West African leaders said on Sunday they would establish a regional peacekeeping force to intervene in member states to help restore security and constitutional order in a region that has witnessed several coups in the past two years.
West and Central Africa have made strides in the past decade to shed its reputation as a “coup belt”, but the Economic Commission for West African States (ECOWAS) wants to do more to boost constitutional government in its member states.
“The leaders of ECOWAS have decided to recalibrate our security architecture to ensure that we take care of our own security in the region,” the leaders said in a communique after an annual summit in Nigeria’s capital Abuja.
“The leaders are determined to establish a regional force that will intervene in the event of need, whether this is in the area of security, terrorism (or to) … restore constitutional order in member countries.”

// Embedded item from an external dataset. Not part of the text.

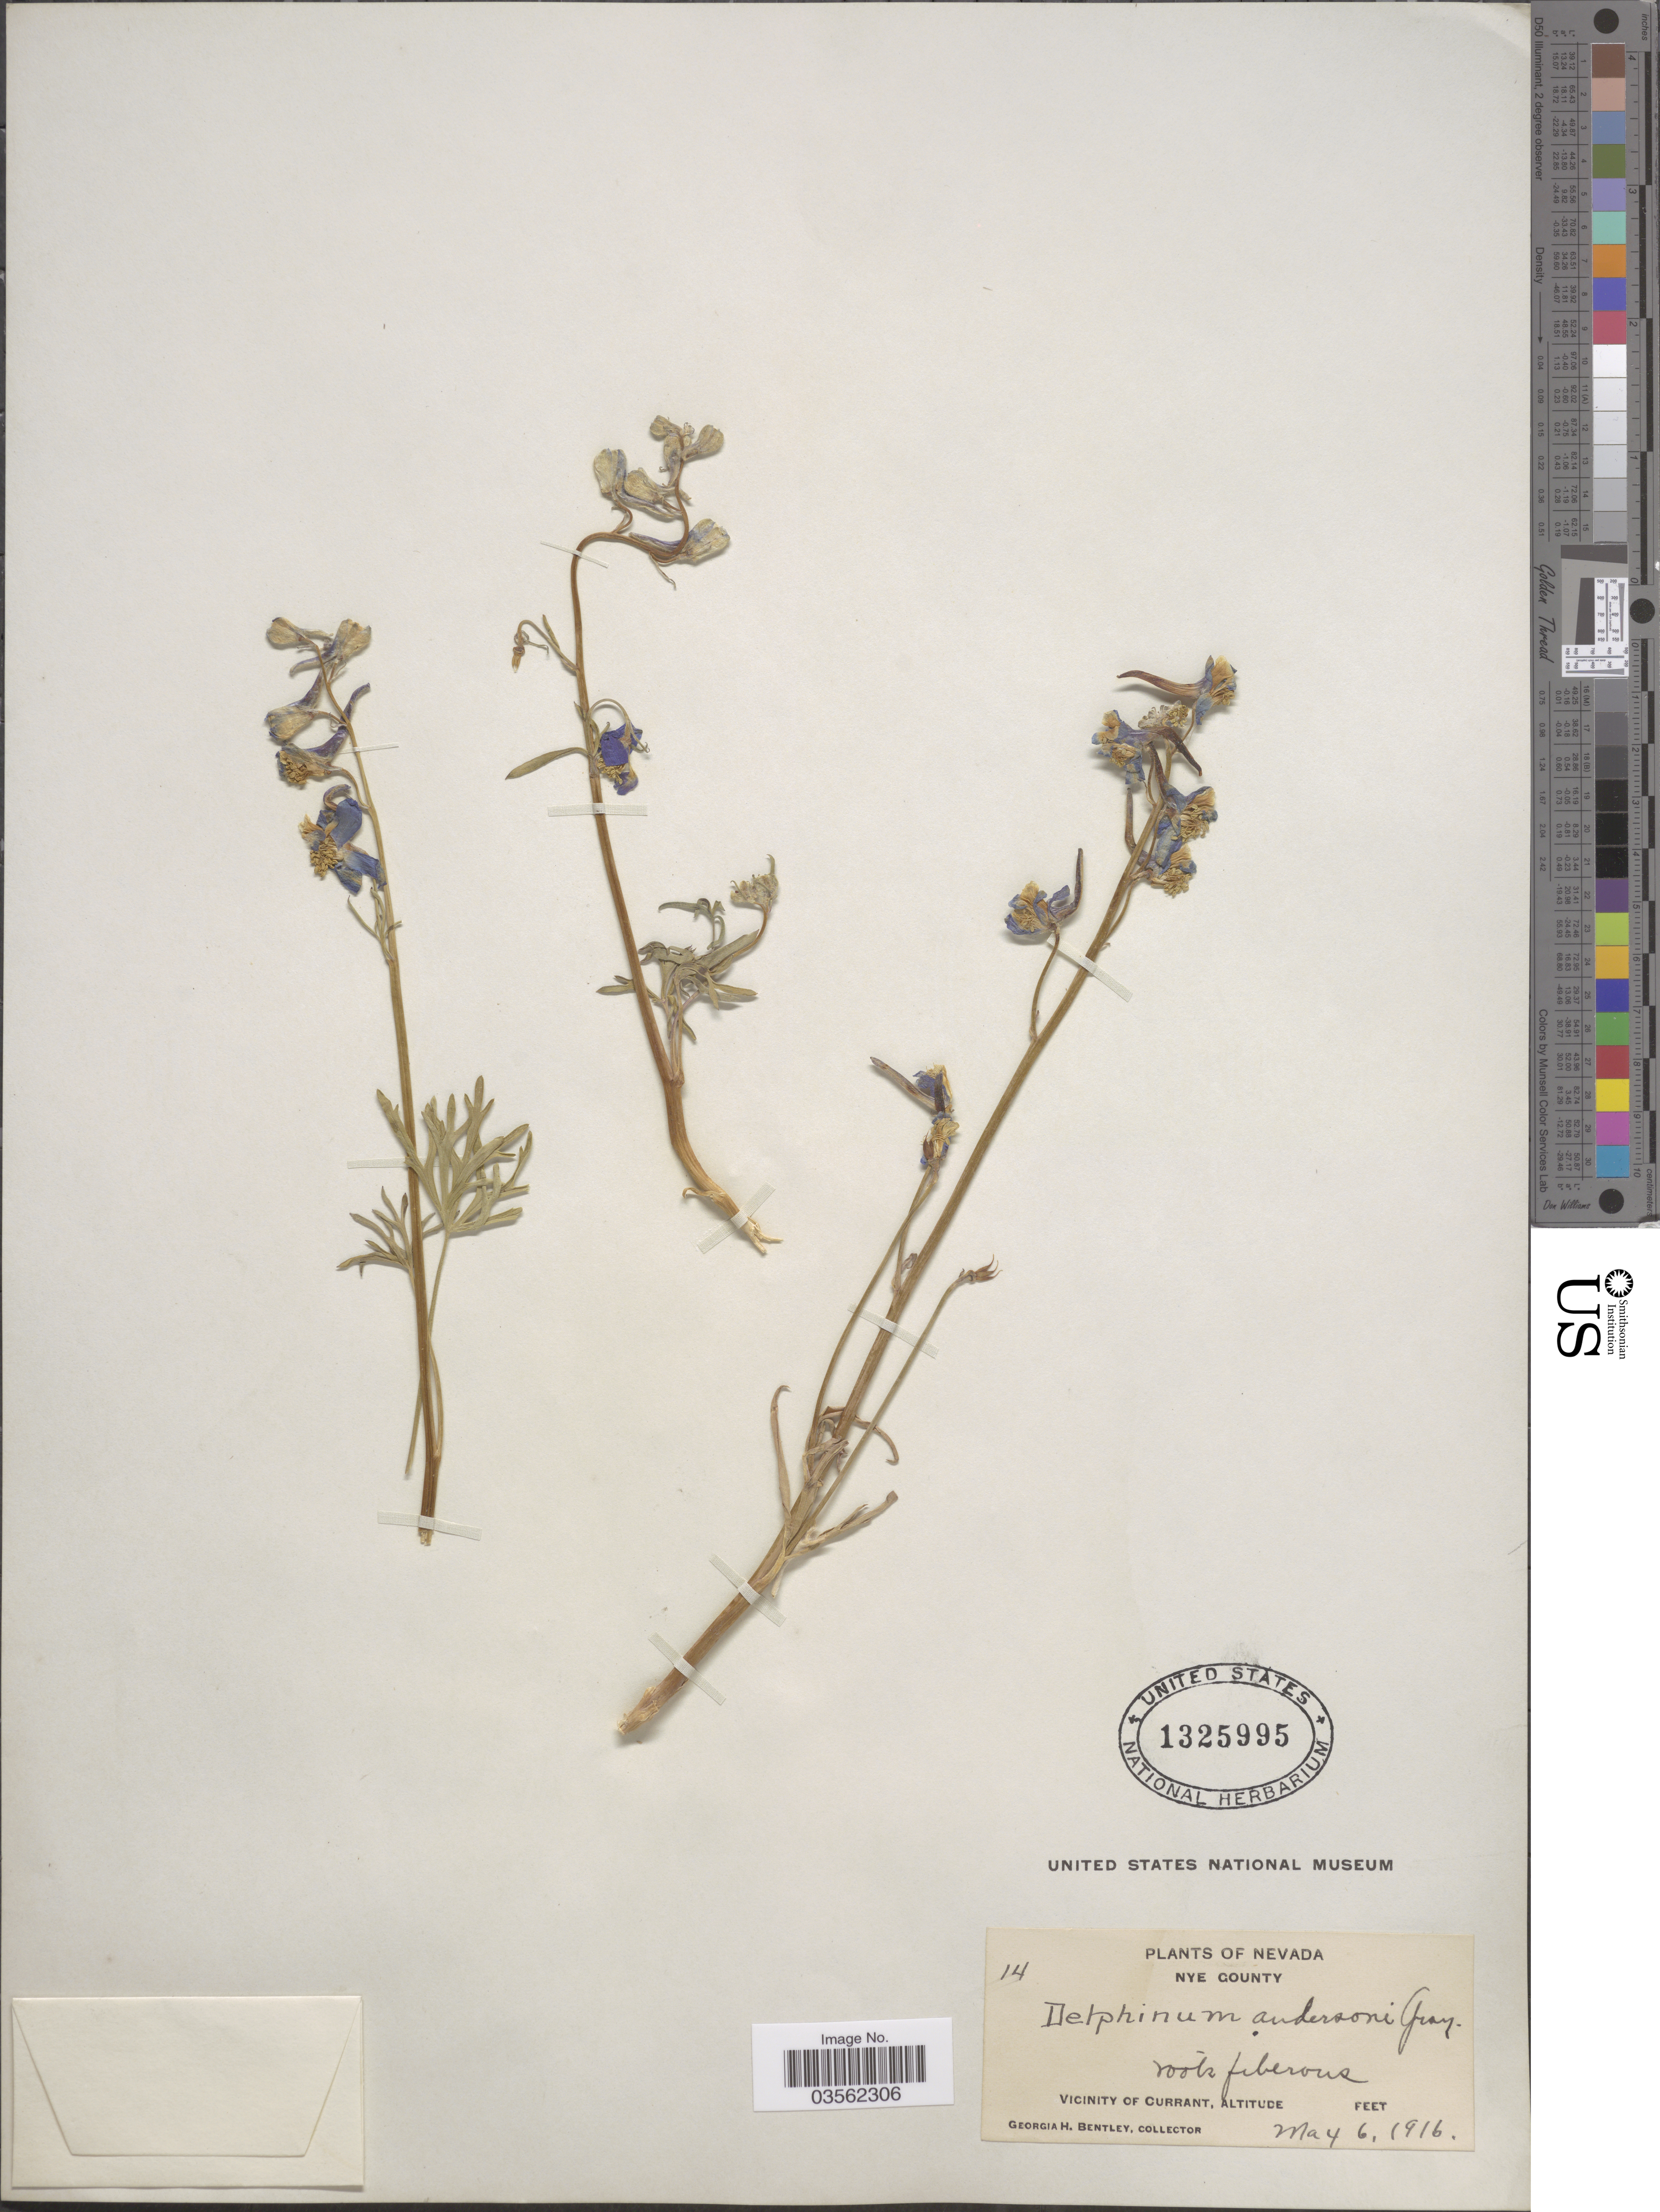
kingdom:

ECOWAS did not give any details of how the force would be constituted but said defence chiefs would meet next month to work out how it would operate.
The ECOWAS leaders also expressed concern over the continued detention of 46 Ivorian soldiers in Mali. They asked Malian authorities to release the soldiers by the end of this month.
If the soldiers were not released, ECOWAS leaders “reserve the right and they have taken the decision to take certain measures but they would appeal and call on the authorities of Mali to release the soldiers.”
In Guinea, the leaders said the military authorities should immediately have an inclusive dialogue with all the parties and politicians, and also expressed serious concern about the security situation in Burkina Faso, which had a coup in October.